Rommel a frappé le premier, enfonçant profondément ses crocs dans la fourrure de la gorge de Stupide. Autant mordre un matelas. Stupide s'est libéré, dressé sur ses pattes arrière, tel un ours, utilisant ses pattes avant pour tenir le Teuton à distance. Rommel aussi s'est dressé sur ses pattes arrière ; gueule contre gueule, ils ont essayé de se mordre. Mon Rocco, spécialistes des bagarres de rue, les aurait étripés tous les deux s'ils avaient employé cette tactique contre lui. Mais Rommel était un adepte du combat sur deux pattes, dans le strict respect des règles, pas de coups bas, pas de morsures au bas-ventre, la gorge comme seule et unique cible autorisée.

Il a frappé plusieurs fois, mais sans pouvoir s'accrocher. À ma grande surprise, Stupide ne mordait pas. Il grondait, ses mâchoires claquaient, il rugissait pour égaler les rugissements de Rommel, mais de toute évidence il voulait seulement se battre, et pas tuer. Il était de la même taille que Rommel, mais son poitrail était plus puissant et ses pattes frappaient comme des massues.

Après une demi-douzaine de charges, le match nul semblait inévitable, et il y a eu une pause momentanée dont les chiens ont profité pour se jauger. L'alerte Rommel était immobile comme une statue tandis que Stupide s'approchait de lui et commençait à décrire des cercles autour du berger allemand. Rommel observait cette manœuvre d'un air soupçonneux, les oreilles dressées. Selon toutes les règles du combat de chien classique, on aurait dû s'en tenir à un match nul, les deux animaux regagnant leurs pénates respectifs avec leur honneur sauf.

Mais pas Stupide. Vers la fin du deuxième cercle, il a soudain levé ses pattes vers le dos de Rommel. Touché ! C'était un coup fantastique, sans précédent, osé, humiliant et si peu orthodoxe que Rommel s'est figé sur place, incrédule. On eût dit que Stupide préférait batifoler plutôt que lutter ; ça a jeté Rommel, ce noble chien qui croyait au fair-play, dans une confusion terrible.

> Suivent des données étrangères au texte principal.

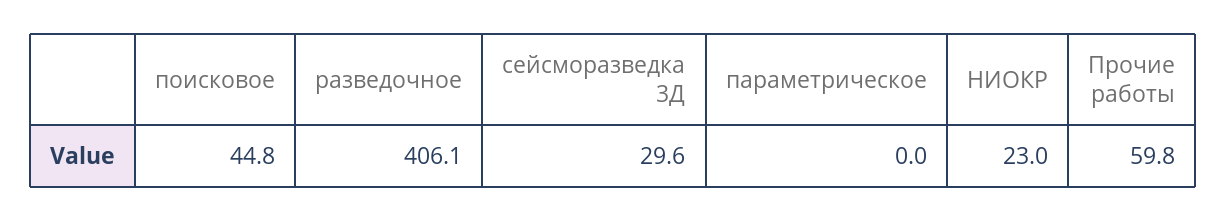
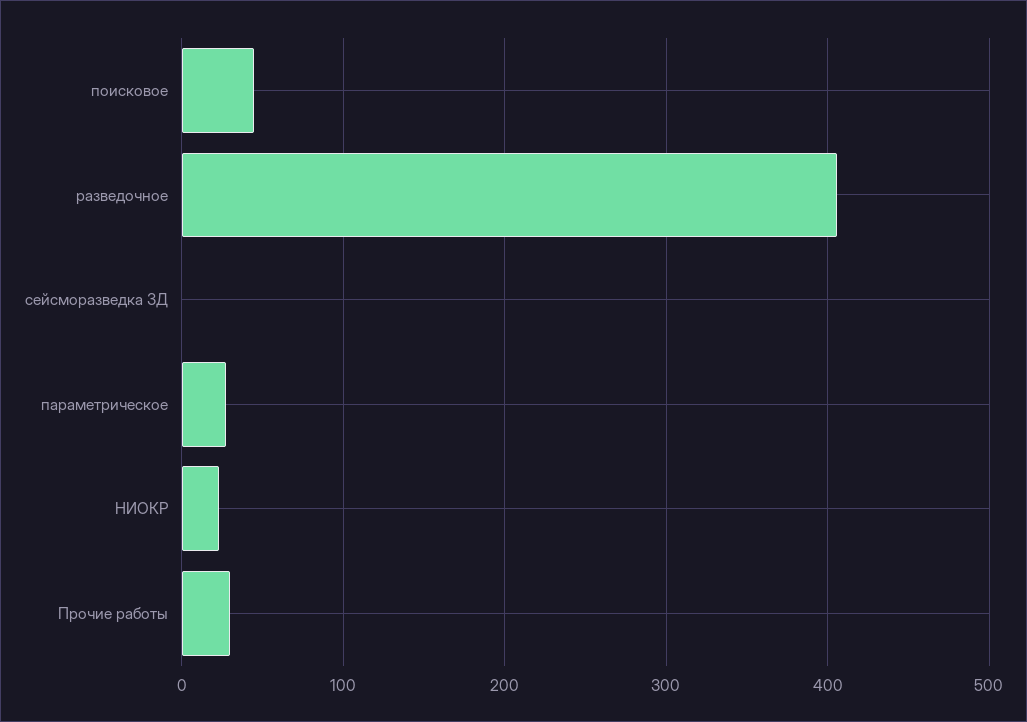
  {
    "поисковое": 44.8,
    "разведочное": 406.1,
-   "сейсморазведка 3Д": 29.6,
+   "сейсморазведка 3Д": 0,
-   "параметрическое": 0,
+   "параметрическое": 30,
    "НИОКР": 23,
-   "Прочие работы": 59.8
+   "Прочие работы": 30
  }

Alors Stupide a révélé son but incroyable : il a dégainé son glaive orange en bondissant sur le dos de Rommel ; tel un ours, il a immobilisé Rommel de ses quatre pattes puissantes, puis entrepris de mettre son glaive au chaud. Quelle finesse ! Quelle astuce ! J'étais enchanté. Dieu, quel chien !

Grondant de dégoût, Rommel se débattait pour échapper à cet assaut obscène, son cou se tordait pour atteindre la gorge de Stupide, son arrière-train se plaquait au sol pour échapper aux coups de glaive. Il savait maintenant que son adversaire était un monstre pervers à l'esprit dépravé, et il se tordait en tout sens avec l'énergie du désespoir. Enfin libre, il s'est éloigné furtivement, la queue basse pour protéger ses parties. Stupide gambadait autour de lui pendant que Rommel battait en retraite vers sa pelouse où il s'est couché en montrant les crocs. Il y avait de l'écœurement et du dégoût dans le gémissement qui est monté de sa gorge : il ne voulait plus entendre parler de cet adversaire révoltant, trop répugnant pour qu'on l'attaque.